Every founder has a decision they’ve been carrying for weeks. They know what they probably need to do. They’re not doing it because the conversation is difficult, the outcome is uncertain, or the stakes feel high.

The fastest way to unstick a decision is to write it down completely. Not think about it — write it. The decision you need to make. The options you’re considering. What’s making it hard. What you’d recommend if a founder friend described this situation to you.

The act of writing forces clarity that thinking alone doesn’t produce. Most decisions that feel impossibly complex become obvious when written down completely.

Prompt — Unstick a hard decision

“I’ve been stuck on a decision about [describe the decision]. Here are the options I’m considering: [list them]. Here’s what’s making it hard: [describe the friction]. Ask me the 3 questions that, if I could answer them clearly, would make this decision obvious. Don’t give me a recommendation yet — just the questions I’m avoiding.”

The Pre-Mortem: Stress-Test Before You Commit

A pre-mortem is the opposite of a post-mortem. Before making a significant decision, imagine it’s 12 months later and the decision failed completely. Ask: what went wrong?

This exercise surfaces risks that optimism bias hides. When you’re excited about a decision, your brain naturally minimises downside scenarios. The pre-mortem forces you to construct them explicitly.

It doesn’t mean you don’t make the decision. It means you make it with eyes open — and often you can mitigate the most likely failure modes before they happen.

Prompt — Run a pre-mortem

“I am about to make this decision: [describe the decision and your current thinking]. Run a pre-mortem. Assume it’s 18 months from now and this decision turned out to be a significant mistake. What are the 3 most likely reasons it failed? For each one: how likely is it, what are the early warning signs I should watch for, and is there anything I can do before or during execution to reduce that risk?”

Decisions That Need a Framework vs a Gut Check

Not all decisions benefit from the same approach. Some decisions are better made analytically — with data, frameworks, and deliberate process. Others are better made intuitively — quickly, from pattern recognition and experience.

Use a framework for: Hiring decisions, pricing changes, fundraising strategy, build vs buy choices, market expansion. These have enough variables and consequences that structured thinking outperforms intuition.

Trust your gut for: Whether a person is trustworthy. Whether a culture fit is real or performed. Whether a pitch narrative is landing. Whether something feels off in a negotiation. Intuition is pattern recognition built from experience — in these domains it’s often more accurate than analysis.

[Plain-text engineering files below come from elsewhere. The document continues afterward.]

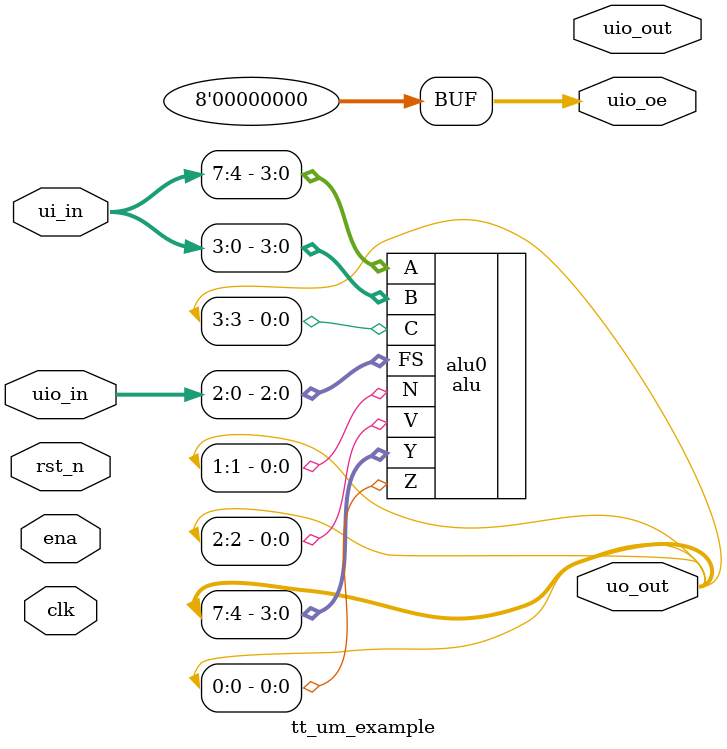
<source format=v>
/*
 * Copyright (c) 2024 Daniel Kaminski
 * Code referenced from course ECE2300 taught at Cornell University by Professor Zhiru Zhang
 * SPDX-License-Identifier: Apache-2.0
 */

`define default_netname none

module tt_um_example (
    input  wire [7:0] ui_in,    // Dedicated inputs
    output wire [7:0] uo_out,   // Dedicated outputs
    input  wire [7:0] uio_in,   // IOs: Input path
    output wire [7:0] uio_out,  // IOs: Output path
    output wire [7:0] uio_oe,   // IOs: Enable path (active high: 0=input, 1=output) //so for each bit, input if uio_oe[n] is 0, output if 1
    input  wire       ena,      // will go high when the design is enabled
    input  wire       clk,      // clock
    input  wire       rst_n     // reset_n - low to reset
);


/*assignments by pin:

	A: First 4-bit input to ALU
	B: Second 4-bit input to ALU
	FS: Op-codes for ALU, following table in GitHub page
	Y: 4-bit ALU output
	C: Carry out
	V: Overflow (active high)
	N: Negative check (active high)
	Z: Zero output check (active high)
	
	ui_in[7:4] -> A[3:0]
	ui_in[3:0] -> B[3:0]
	uio_oe[2:0] -> 1'b0, enables uio_in[7:4] to be input, will set all to 1 here for ease
	uio_in[2:0] -> FS[2:0]
	uo_out[7:4] -> Y[3:0]
	uo_out[3] -> C
	uo_out[2] -> V
	uo_out[1] -> N
	uo_out[0] -> Z

*/

  alu alu0(
  .A(ui_in[7:4]), 
  .B(ui_in[3:0]), 
  .FS(uio_in[2:0]),
  .Y(uo_out[7:4]),
  .C(uo_out[3]),
  .V(uo_out[2]),
  .N(uo_out[1]),
  .Z(uo_out[0])
  );
  
  assign uio_oe[7:0] = 1'b0; //sets the IO to inputs
 

endmodule

</source>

The mistake is applying gut instinct to decisions that deserve analysis, and applying frameworks to decisions that deserve a gut check.

How to Use AI as a Decision Partner

AI is a useful thinking partner for decisions when used correctly. It’s not useful as an oracle — don’t ask it “should I do X?” and take the answer. Use it to structure your thinking, surface blind spots, and stress-test your reasoning.

Prompt — Decision clarity

“I need to make a decision about [describe it]. I’m currently leaning toward [your current thinking] because [your reasoning]. Play devil’s advocate: what’s the strongest case against the direction I’m leaning? What am I probably not weighing heavily enough? What would someone who strongly disagreed with me say — and would they be right?”

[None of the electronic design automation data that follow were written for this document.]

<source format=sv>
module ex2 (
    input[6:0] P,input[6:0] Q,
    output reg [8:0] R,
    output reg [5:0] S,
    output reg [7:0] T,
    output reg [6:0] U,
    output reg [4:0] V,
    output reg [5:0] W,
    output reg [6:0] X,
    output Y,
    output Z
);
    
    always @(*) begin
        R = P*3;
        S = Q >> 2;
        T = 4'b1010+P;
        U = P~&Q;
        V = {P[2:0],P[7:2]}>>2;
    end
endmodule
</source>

Prompt — When you’re genuinely torn

“I’m genuinely torn between two options: [Option A] and [Option B]. Here’s what I know: [key facts]. Here’s what’s making it hard: [the friction]. Don’t tell me which to choose. Instead: (1) What’s the most important factor I should be weighting here that I might be underweighting? (2) What does each option reveal about my priorities? (3) If I imagine myself 2 years from now looking back, which decision am I more likely to regret — and why?”